During my first year in the Social Practice MFA program I have focused on the development of a project titled Build Something Together. The project is way for me to offer my handyman skills to people who are trying to build something that they do not know how to do alone. By inviting people to propose projects to me I am able to understand their vision and work with them to create it. This project stems from a desire to meet new people through the act of manual labor, and to understand different approaches of education.
When I was interviewed for the graduate program I was asked why I wanted to attend this program and my response was that I wanted to learn how to teach. The first book Harrell Fletcher recommended to me was We Make the Road By Walking by Miles Horton and Paulo Freire. The book is a conversation between two educators who were able to listen to communities and respond to them through activating an education model that was specific to each place. After reading this book I realized that teaching was not something I could not learn from going to graduate school, but it was something I would have to be actively doing in order to understand it.

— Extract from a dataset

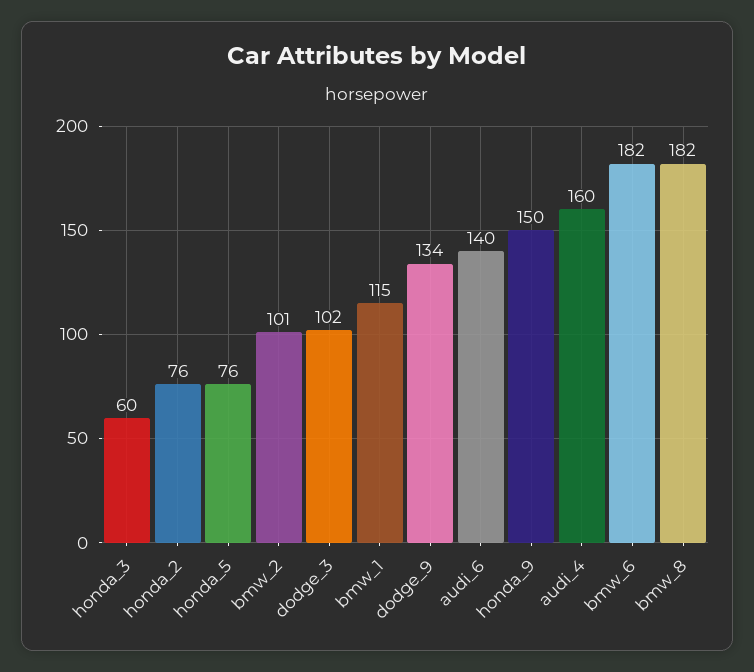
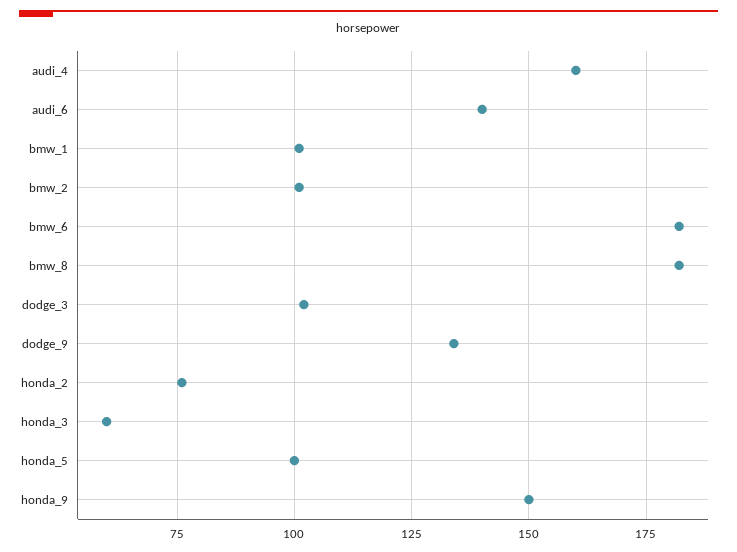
honda_5: 76 -> 100
bmw_1: 115 -> 100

Build Something Together has completed a handful of projects in the Portland Area, including a Raft Museum, a rooftop garden, and fixing a girls bed from squeaking. Build Something Together was also invited to be part of a show in Kansas City where I created a two-week residency to help individuals and families from surrounding areas. The residency was an intensive 10-hour a day process that resulted in 14 projects and multiple interviews.
In Deschooling Society Ivan Illich says that in order to move beyond the monopolized school education we must eliminate all schools and begin to learn from each other in self-directed ways. This model of education in our daily lives is one I relate to, and one that I believe is being developed through the model of Build Something Together. People’s nature is to learn, and by placing students in a school all day they are not able to put any of what they are being told into a context they can relate to, and therefore are not learning anything that can be used outside of those walls.
So how can educational models such as Build Something Together sustain themselves while not having a direct relationship to the institutions they are critiquing? My concern comes at a time where it is obvious that the capitalist society in which we live has many repercussions that are not sustainable and are leading us into a deep depression. I believe people will start to see the lasting value of sustaining our desire to learn by enacting creative ways of education throughout our daily lives, and in doing so are creating communities based on sustainable relationships to each other.
In my second year I want to continue practicing with Build Something Together and begin to understand how this kind of a model can continue to function beyond graduation. In the act of Deschooling it is important to recognize the downfalls of public education and not get trapped by the monopoly. I want to understand this more, and I will only be able to understand it once it is put into action.